The path to marketing nirvana: The peeve, and the rush
What makes Steve Jobs so damned compelling? What about Seth Godin? Howard Stern? Richard Feynman? (choke) Rush Limbaugh?
They’ve found Marketing Nirvana: The place where their beliefs and their product match up.
I’m not saying this as a pile of wishy-washy marketing-psychobabble crap. Marketing nirvana is on your to-do list. It’s on mine too. If you want to get there, you need to find your pet peeve, and the rush:
The marketing nirvana questionnaire
Here’s how I pursue it:
I ask myself:
- What pisses me off. Not in the people-who-drive-slow-in-the-left-hand-lane sense. I’m talking about the here’s-what’s-wrong-with-the-world sense.
- How I would fix it.
- Why I would fix it.
- What non-chemically-induced experiences give me a rush.

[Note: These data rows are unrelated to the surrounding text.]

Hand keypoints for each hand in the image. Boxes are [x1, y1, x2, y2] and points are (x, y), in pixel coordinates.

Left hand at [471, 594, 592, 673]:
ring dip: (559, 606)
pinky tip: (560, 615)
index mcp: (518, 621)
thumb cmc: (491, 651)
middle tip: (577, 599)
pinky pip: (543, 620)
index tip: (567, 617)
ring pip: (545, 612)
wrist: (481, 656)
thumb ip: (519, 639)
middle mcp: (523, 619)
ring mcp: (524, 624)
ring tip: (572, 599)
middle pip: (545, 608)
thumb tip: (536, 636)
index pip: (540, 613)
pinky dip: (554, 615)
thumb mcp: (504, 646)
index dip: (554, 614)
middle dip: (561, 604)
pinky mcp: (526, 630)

- How I can make those things happen more often.
Then, I ‘sell’ that which fixes my biggest pet peeve. And I do it in a way that gives me the biggest rush.
It changes, sometimes. When it does, it’s time to do something new.
Why I do what I do
Over the last 20 years, I’ve discovered that:
- Bad communications pisses me off. It’s just so avoidable. Most bad things that happen start with bad communications: World War I. Pearl Harbor. The NY Mets. The Motrin Moms.

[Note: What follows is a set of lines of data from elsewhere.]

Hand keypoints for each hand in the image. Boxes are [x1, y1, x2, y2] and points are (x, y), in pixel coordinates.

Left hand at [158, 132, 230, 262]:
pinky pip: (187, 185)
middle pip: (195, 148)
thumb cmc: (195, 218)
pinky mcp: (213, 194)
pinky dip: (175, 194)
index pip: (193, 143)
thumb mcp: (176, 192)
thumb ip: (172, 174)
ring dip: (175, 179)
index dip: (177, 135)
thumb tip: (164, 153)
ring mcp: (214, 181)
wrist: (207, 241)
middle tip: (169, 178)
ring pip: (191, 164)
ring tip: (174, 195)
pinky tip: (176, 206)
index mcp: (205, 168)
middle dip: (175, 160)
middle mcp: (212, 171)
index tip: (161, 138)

- I get a rush when I help someone put the pieces in place, communicate more effectively, and thereby improve their lives.
In my job, I get to fix bad communications and help people grow their businesses. That matches up well. But only for paying clients. Which is great, don’t get me wrong, but it’s not enough. That’s why I blog my brains out, and speak whenever I can, wherever I can.
I am not an idealist. No one with children and bills to pay is. But this blog is a nice way to satisfy the part of me that still thinks we can fix the world.
Marketing nirvana in action
I don’t agree with, or even like, Rush Limbaugh. But it’s clear he’s found a calling that connects to his deepest beliefs. It makes him very, very convincing to his potential fan base. To which I do not belong.
If you ask, the owner of the Subway near my office recommends the best sandwich. She’s always right! I could never stare at lunch meat 8 hours a day and do what she does. Clearly she’s found a slice of marketing nirvana (horrible pun, sorry).
Donald Trump, on the other hand, seems a bit… tired. Insincere. Is it possible his calling no longer matches his beliefs? I’d bet on it.
It works every time
The marketing nirvana principle works every time: Sell that which fixes your biggest pet peeve. Do so in a way that gives you the biggest rush.
When you do, your potential audience naturally finds you: You’re sincere, enthusiastic and totally believable.
The same, by the way, goes for your team—it’s a lot easier to get them excited about what they’re doing if you’re excited about it.
So, this weekend, put in a little time to find the peeve and the rush. Connect ’em to your work. Marketing nirvana.
We’re all selling. I don’t mean that in a cynical way. If you’re a developer who believes in using Ruby on Rails, you’re selling that. If you’re an auto mechanic who wants people to drive more American cars, then that’s your pitch. If you’re a brilliant scientist who thinks we should all understand the world around us, yep, you’re selling something. We all have ‘sales goals’ of some kind. Admit it, match them up with your life’s work, and you’ll find a lot more fans.